In Scotland, voters noticed that Mr. Cameron and Mr. Miliband seemed equally committed to austerity and retention of the Trident nuclear deterrent. How was a citizen who rejected this consensus to vote? Those supporting the UK Independence Party believed that, if only Britain left the E.U., there would be no immigration problem. Scottish National Party voters believed that, if only Scotland left the United Kingdom, austerity would come to an end.

These attitudes were felt most strongly among those left behind by social and economic change in the areas of the first Industrial Revolution — the industrialized parts of west central Scotland, the North of England and parts of the Midlands — and also in decaying seaside towns and docklands on the east coast of England, such as Clacton, the only constituency where UKIP managed to win a seat, despite drawing over 12 percent of the vote nationwide.

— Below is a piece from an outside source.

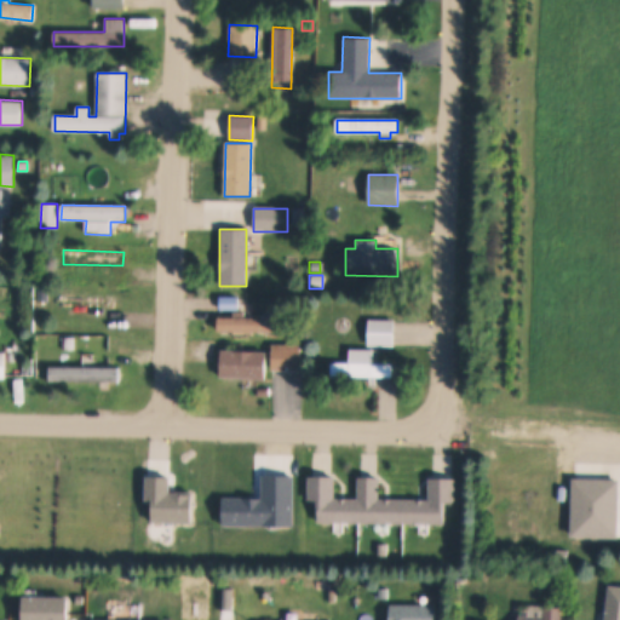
[(97,309),(97,317),(80,316),(81,308),(63,308),(63,294),(107,296),(107,309),(97,309)]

In the past, it had been the Labour Party’s historic task to represent the disadvantaged. Indeed the party has traditionally been a coalition of liberal intellectuals and the working class — an alliance, as it were, between Hampstead and Humberside. That alliance is now breaking down. Hampstead remains loyal; Humberside is feeling the attractions of UKIP.

Ed Miliband hoped that 2008 would prove a social democratic movement, that the crash had fundamentally altered attitudes to the free market and financial capitalism. But his call for a socially-regulated form of capitalism based on the German model had little resonance.

Instead, in Britain, as in much of the Continent, 2008 has proved to be not to a social democratic moment, but a nationalist one. Social solidarity has weakened, while national feeling has grown in intensity.

UKIP and the S.N.P. have something in common: They both seek to replace the politics of ideology with the politics of identity. They cannot easily be located on the left-to-right spectrum. One can be a left or right-wing advocate of Britain leaving the European Union or Scottish independence.

UKIP argues not that Mr. Cameron is insufficiently right-wing but that he is insufficiently British. The S.N.P. argues not that Labour is insufficiently left-wing but that it is insufficiently Scottish.

Both concern themselves less with the distribution of income and resources, the standard agenda of democratic politics, than with issues of belonging. Are the British really European? Is being European compatible with being British? And is being Scottish compatible with being British?

These issues — whether Britain should remain in the European Union, whether Scotland should remain in the United Kingdom, and, if so, on what terms — look set to dominate the 2015 Parliament.

It is a paradox that, as the world is becoming increasingly interconnected economically, it is also becoming more fragmented politically. UKIP and the S.N.P. have their analogues on the Continent – parties of the Right, more extreme and tainted with racism and Islamophobia, such as France’s National Front, Jobbik in Hungary and the Sweden Democrats.

In some of the Mediterranean countries, their analogues are parties of the Left, like Syriza in Greece and Podemos in Spain. Both seek to restore national economic sovereignty against the unaccountable institutions and bankers in charge of the euro. What all these parties have in common is nationalism.

The European Union was intended to contain nationalism, which was indeed strikingly absent from the Continent during the immediate postwar years following the defeat of fascism and National Socialism. But it has now returned with a vengeance.

The new political conflict in Europe reflects a social cleavage between those who have benefited from globalization and those who have not and it is coming to overshadow the traditional left-right conflict between mainstream parties.

The new ideological cleavage pits internationalist against nationalists — and it exists within as well as between mainstream parties. In Britain’s ruling Conservative Party, Mr. Cameron and his chancellor, George Osborne, are squarely aligned with the liberal internationalists; but many Conservative members of parliament reject the leadership’s stance and share UKIP’s view that Britain would be better off outside of Europe. In the referendum due to be held before the end of 2017, it is unlikely that the Conservatives will be able to preserve a united front.

Paradoxically, UKIP has made Britain resemble the rest of Europe by helping to transform Britain’s traditional British two-party system into a multi-party system. And both UKIP and the S.N.P. support proportional representation, which also would make Britain more European.

For a long time, pro-European politicians have urged that Britain should become more like the rest of Europe. Perhaps they have succeeded all too well.

Vernon Bogdanor is a professor of government at King’s College, London.